Crawling Ctrip and Leech sites review data \ Ctrip review data crawl \ Travel site data crawl

Source: Internet
Author: User
Tags comments

I have long sold a large number of micro-blog data, travel site review data, and provide a variety of specified data crawling services, message to YuboonaZhang@Yahoo.com. Also welcome to join the social media data exchange Group: 99918768 Preface

In order to obtain multi-source data need to go to each site to get some of the attractions of the comments and pictures, first selected Ctrip and the two Web site, will be some crawl process recorded Ctrip analysis Data

First of all, we go to Ctrip scenic spots of Gulangyu to see the page we want to crawl, probably found that there are dozens of attractions, the structure of each site should be similar, so we choose the first scenic spot to see how the specific page should crawl.

We need the red circle part, it is easy to know this comment page is dynamically loaded, so can not directly use BS4 or direct extraction elements, we need to analyze the dynamic interface of the page. Open the chrome review element, switch to network to see the contents of the transmission, first clear the content to avoid interference, and then click Next, we can get

By looking at the returned data we can get this is the interface we want to use is post for transmission, the transmission of form data has a lot of fields, can be roughly guessed out

POIID is the site of the Poiid Pagenow is the current number of pages star is the score 1-5, 0 represents all ResourceID is a value for each resource

Crawl when you need to change these values can be based on their own needs to crawl content, but the need to pay attention to the pagenow of Ctrip can only get 100 pages, and POIID and ResourceID value is not regular, we need to view each scenic spot ... I have found the value of all the scenic spots of Gulangyu in turn, and there is a GitHub share in the text at the end of this article. Build a library

The first thing we want to do is to think about the structure of the database, I choose to use MySQL, the specific structure is as follows:

Get Data

I do not specifically analyze this, it is not difficult, there are a few pits to pay attention to.

First, not all reviews have views, price-performance ratings, so here's a judgment. Second, there is a trip time of this item, now seems to have no amount. Third, the comment text may appear single quotes, the insertion of the database will be an error, to escape or replace. Four, the crawl speed not too fast, Ctrip is still relatively powerful anti-grilled. Leech Honeycomb Analyze Data

Similarly, the leech data is also dynamically loaded, using the same method to view the analysis data interface.

We can see that the method of data acquisition is get, we can find the law of the requested URL. After comparing the data of different scenic spots and different pages, we found that the parameters changed mainly in two places, one is poiid i use href instead, one is the number of pages I use NUM instead. Get the comment data for the attraction just change these two values.

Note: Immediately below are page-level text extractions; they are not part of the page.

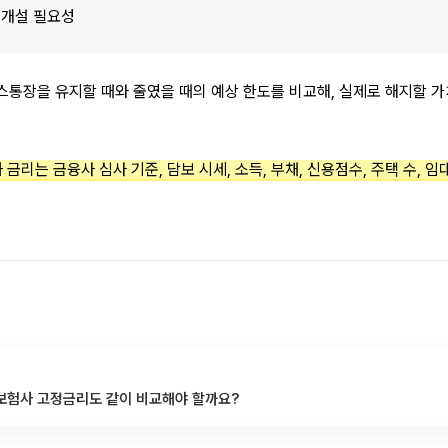
재개설 필요성
통장을 유지할 때와 줄였을 때의 예상 한도를 비교해, 실제로 해지할 가치
금리는 금융사 심사 기준, 담보 시세, 소득, 부채, 신용점수, 주택 수, 임
보험사 고정금리도 같이 비교해야 할까요?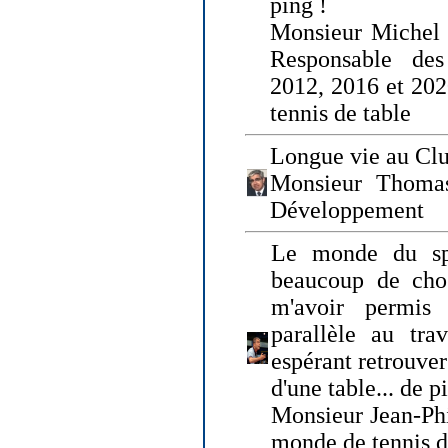
ping !
Monsieur Michel
Responsable de
2012, 2016 et 202
tennis de table
Longue vie au Clu
Monsieur Thomas
Développement
Le monde du spo
beaucoup de cho
m'avoir permis
parallèle au tr
espérant retrouver
d'une table... de 
Monsieur Jean-Ph
monde de tennis d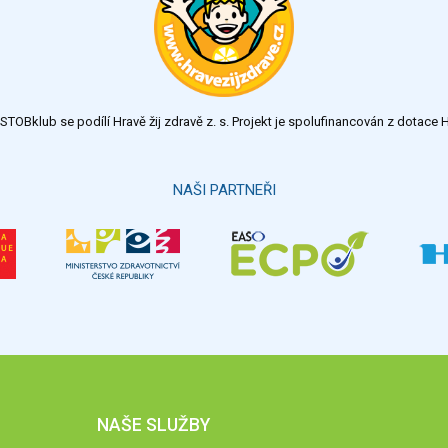
TOBklub se podílí Hravě žij zdravě z. s. Projekt je spolufinancován z dotac
NAŠI PARTNEŘI
NAŠE SLUŽBY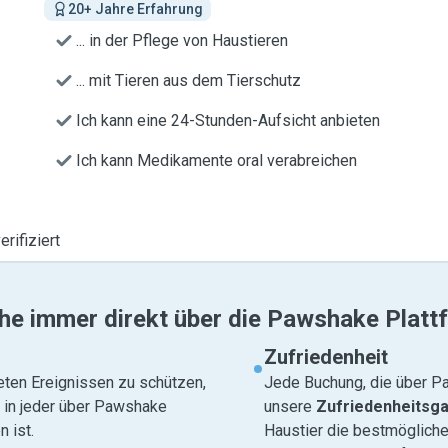
20+ Jahre Erfahrung
... in der Pflege von Haustieren
... mit Tieren aus dem Tierschutz
Ich kann eine 24-Stunden-Aufsicht anbieten
Ich kann Medikamente oral verabreichen
erifiziert
he immer direkt über die Pawshake Platt
Zufriedenheit
eten Ereignissen zu schützen,
Jede Buchung, die über Pa
e in jeder über Pawshake
unsere
Zufriedenheitsga
 ist.
Haustier die bestmögliche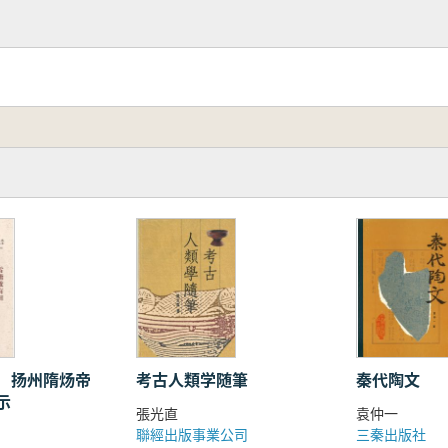
 扬州隋炀帝
考古人類学随筆
秦代陶文
示
張光直
袁仲一
聯經出版事業公司
三秦出版社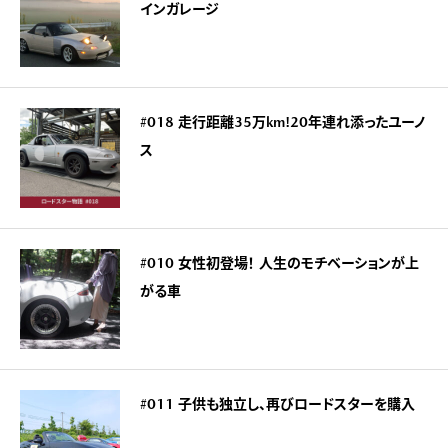
インガレージ
#018 走行距離35万km!20年連れ添ったユーノ
ス
#010 女性初登場！ 人生のモチベーションが上
がる車
#011 子供も独立し、再びロードスターを購入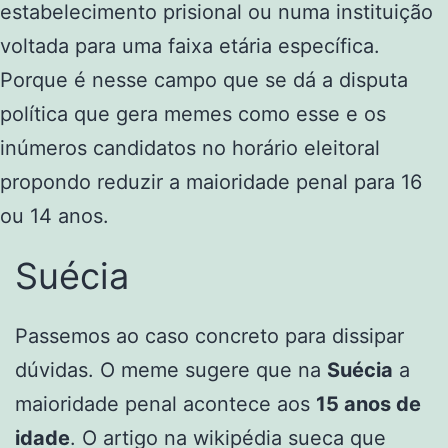
estabelecimento prisional ou numa instituição
voltada para uma faixa etária específica.
Porque é nesse campo que se dá a disputa
política que gera memes como esse e os
inúmeros candidatos no horário eleitoral
propondo reduzir a maioridade penal para 16
ou 14 anos.
Suécia
Passemos ao caso concreto para dissipar
dúvidas. O meme sugere que na
Suécia
a
maioridade penal acontece aos
15 anos de
idade
. O artigo na wikipédia sueca que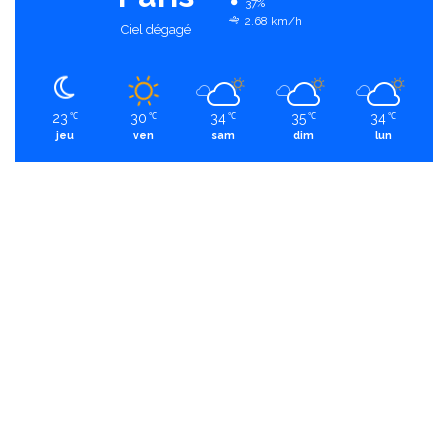
37%
2.68 km/h
Ciel dégagé
23
30
34
35
34
℃
℃
℃
℃
℃
jeu
ven
sam
dim
lun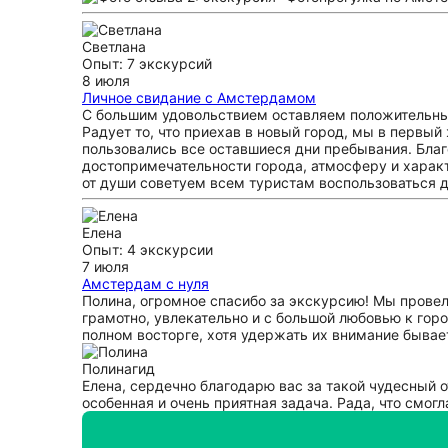
Светлана
Опыт: 7 экскурсий
8 июля
Личное свидание с Амстердамом
С большим удовольствием оставляем положительны
Радует то, что приехав в новый город, мы в первы
пользовались все оставшиеся дни пребывания. Бла
достопримечательности города, атмосферу и характ
от души советуем всем туристам воспользоваться
Елена
Опыт: 4 экскурсии
7 июля
Амстердам с нуля
Полина, огромное спасибо за экскурсию! Мы провел
грамотно, увлекательно и с большой любовью к гор
полном восторге, хотя удержать их внимание бывает
Полина
гид
Елена, сердечно благодарю вас за такой чудесный о
особенная и очень приятная задача. Рада, что смо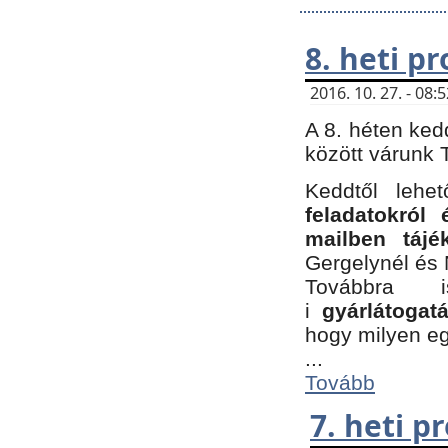
8. heti p
2016. 10. 27. - 08
A 8. héten ked
között várunk T
Keddtől leh
feladatokról
mailben tájé
Gergelynél és 
Továbbra 
i
gyárlátoga
hogy milyen e
...
Tovább
7. heti 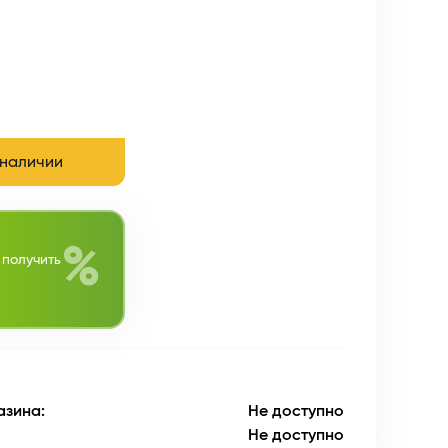
 наличии
%
 получить
азина:
Не доступно
Не доступно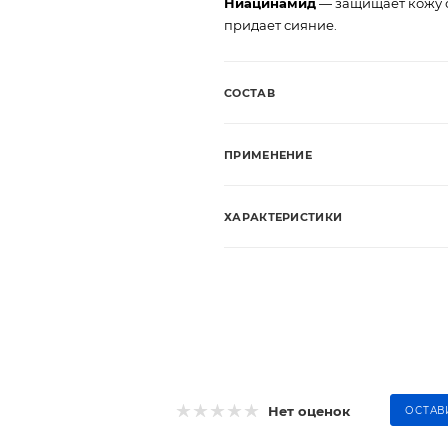
Ниацинамид
— защищает кожу от
придает сияние.
СОСТАВ
ПРИМЕНЕНИЕ
ХАРАКТЕРИСТИКИ
Нет оценок
ОСТАВ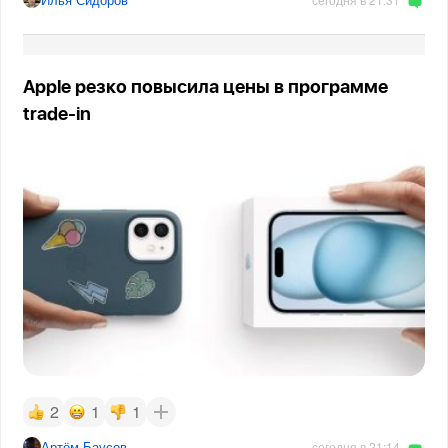
Apple резко повысила цены в программе
trade-in
2
1
1
Артём Баусов
сегодня в 21:14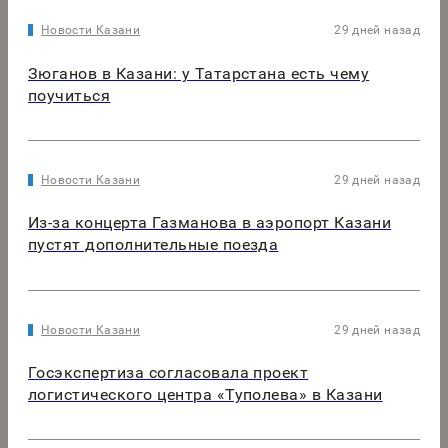
Новости Казани
29 дней назад
Зюганов в Казани: у Татарстана есть чему
поучиться
Новости Казани
29 дней назад
Из-за концерта Газманова в аэропорт Казани
пустят дополнительные поезда
Новости Казани
29 дней назад
Госэкспертиза согласовала проект
логистического центра «Туполева» в Казани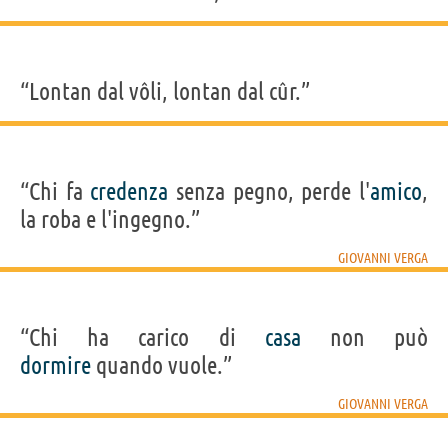
“Lontan dal vôli, lontan dal cûr.”
“Chi fa
credenza
senza pegno, perde l'
amico
,
la roba e l'ingegno.”
GIOVANNI VERGA
“Chi ha carico di
casa
non può
dormire
quando vuole.”
GIOVANNI VERGA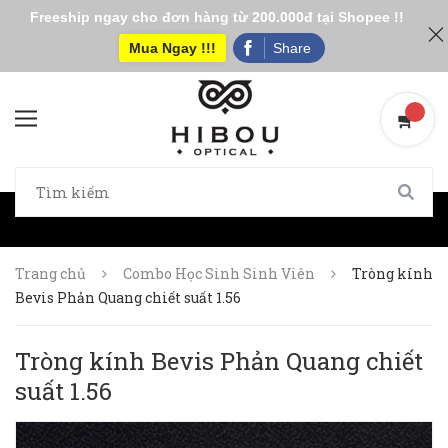
Freeship ngay cho đơn hàng từ 200.000đ tại Shopee !!
Mua Ngay !!!
Share
Trang chủ
Combo Học Sinh Sinh Viên
Tròng kính
Bevis Phản Quang chiết suất 1.56
Tròng kính Bevis Phản Quang chiết
suất 1.56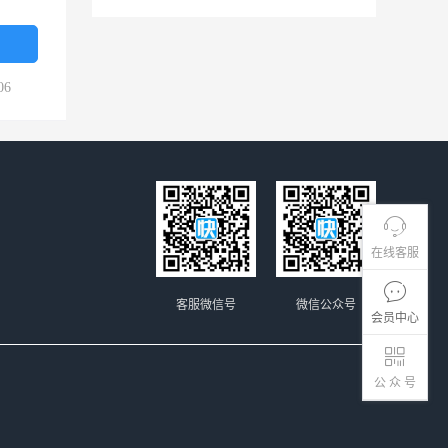
06
在线客服
客服微信号
微信公众号
会员中心
公 众 号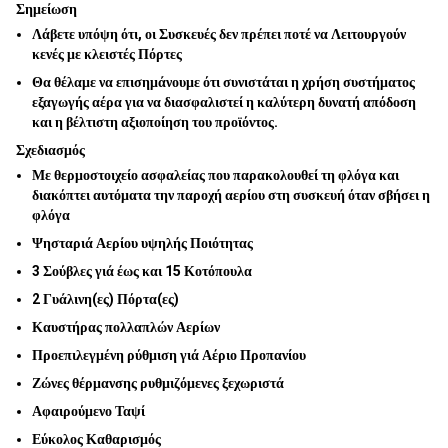
Σημείωση
Λάβετε υπόψη ότι, οι Συσκευές δεν πρέπει ποτέ να Λειτουργούν
κενές με κλειστές Πόρτες
Θα θέλαμε να επισημάνουμε ότι συνιστάται η χρήση συστήματος
εξαγωγής αέρα για να διασφαλιστεί η καλύτερη δυνατή απόδοση
και η βέλτιστη αξιοποίηση του προϊόντος.
Σχεδιασμός
Με θερμοστοιχείο ασφαλείας που παρακολουθεί τη φλόγα και
διακόπτει αυτόματα την παροχή αερίου στη συσκευή όταν σβήσει η
φλόγα
Ψησταριά Αερίου υψηλής Ποιότητας
3 Σούβλες γιά έως και 15 Κοτόπουλα
2 Γυάλινη(ες) Πόρτα(ες)
Καυστήρας πολλαπλών Αερίων
Προεπιλεγμένη ρύθμιση γιά Αέριο Προπανίου
Ζώνες θέρμανσης ρυθμιζόμενες ξεχωριστά
Αφαιρούμενο Ταψί
Εύκολος Καθαρισμός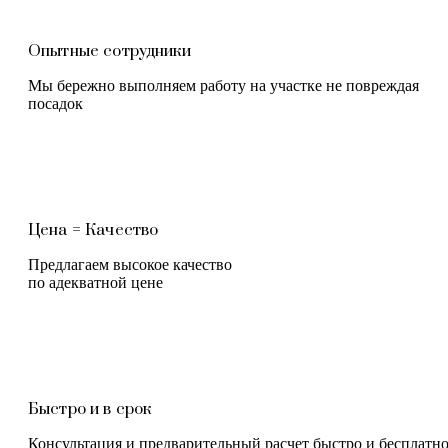
Опытные сотрудники
Мы бережно выполняем работу на участке не повреждая
посадок
Цена = Качество
Предлагаем высокое качество
по адекватной цене
Быстро и в срок
Консультация и предварительный расчет быстро и бесплатн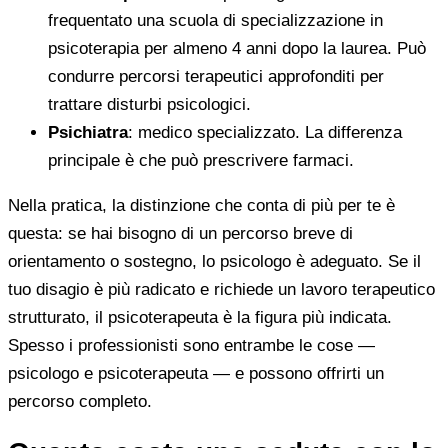
frequentato una scuola di specializzazione in
psicoterapia per almeno 4 anni dopo la laurea. Può
condurre percorsi terapeutici approfonditi per
trattare disturbi psicologici.
Psichiatra
: medico specializzato. La differenza
principale è che può prescrivere farmaci.
Nella pratica, la distinzione che conta di più per te è
questa: se hai bisogno di un percorso breve di
orientamento o sostegno, lo psicologo è adeguato. Se il
tuo disagio è più radicato e richiede un lavoro terapeutico
strutturato, il psicoterapeuta è la figura più indicata.
Spesso i professionisti sono entrambe le cose —
psicologo e psicoterapeuta — e possono offrirti un
percorso completo.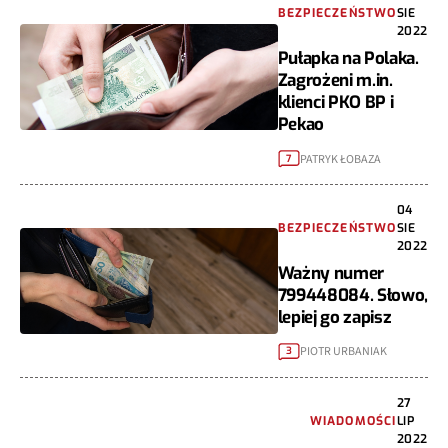
BEZPIECZEŃSTWO
SIE
2022
Pułapka na Polaka.
Zagrożeni m.in.
klienci PKO BP i
Pekao
PATRYK ŁOBAZA
7
04
BEZPIECZEŃSTWO
SIE
2022
Ważny numer
799448084. Słowo,
lepiej go zapisz
PIOTR URBANIAK
3
27
WIADOMOŚCI
LIP
2022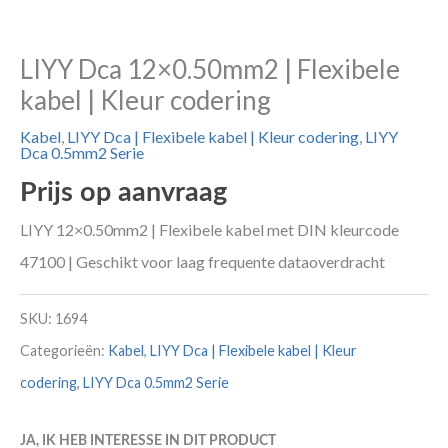
LIYY Dca 12×0.50mm2 | Flexibele
kabel | Kleur codering
Kabel
,
LIYY Dca | Flexibele kabel | Kleur codering
,
LIYY
Dca 0.5mm2 Serie
Prijs op aanvraag
LIYY 12×0.50mm2 | Flexibele kabel met DIN kleurcode
47100 | Geschikt voor laag frequente dataoverdracht
SKU:
1694
Categorieën:
Kabel
,
LIYY Dca | Flexibele kabel | Kleur
codering
,
LIYY Dca 0.5mm2 Serie
JA, IK HEB INTERESSE IN DIT PRODUCT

Url= ' http://pagelet.mafengwo.cn/poi/pagelet/poiCommentListApi?callback=jQuery18105332634542482972_ 1511924148475&params=%7b%22poi_id%22%3a%22{href}%22%2c%22page%22%3a{num}%2c%22just_comment%22%3a1%7d ' Get poi of each attraction

This is not a POST request. We don't have to go to one of the attractions to get the parameters, we can visit this site to find all the users, but the site's data is also dynamically loaded

Based on the above picture we can clearly see that we only need to pass the number of pages to get all the poiid of the attractions, and then according to these poiid we can get all the comments data, this part we use a function to deal with

Def get_param ():
    # Get parameters for all sights total
    = []
    router_url = ' http://www.mafengwo.cn/ajax/router.php ' for
    num In range (1, 6):
        params = {
            ' sact ': ' kmdd_structwebajax| Getpoisbytag ',
            ' imddid ': 12522,
            ' Itagid ': 0,
            ' ipage ': num
        }
        pos = Requests.post (url=router_url , Data=params, Headers=headers). JSON ()
        Soup_pos = BeautifulSoup (pos[' data '] [' list '], ' lxml ') result

        = [{' Scenery ': p[' title '], ' href ': Re.findall (re.compile (R '/poi/(\d+). html '), p[' href ']) [0]} for p in
                  soup_pos.find_ All (' a ')]
        total.extend (Result) return total

    

The rest is similar, no longer too much to explain. Personal Blog

8aoy1.cn

Contact Us

The content source of this page is from Internet, which doesn't represent Alibaba Cloud's opinion; products and services mentioned on that page don't have any relationship with Alibaba Cloud. If the content of the page makes you feel confusing, please write us an email, we will handle the problem within 5 days after receiving your email.

If you find any instances of plagiarism from the community, please send an email to: info-contact@alibabacloud.com and provide relevant evidence. A staff member will contact you within 5 working days.

A Free Trial That Lets You Build Big!

Start building with 50+ products and up to 12 months usage for Elastic Compute Service

  • Sales Support

    1 on 1 presale consultation

  • After-Sales Support

    24/7 Technical Support 6 Free Tickets per Quarter Faster Response

  • Alibaba Cloud offers highly flexible support services tailored to meet your exact needs.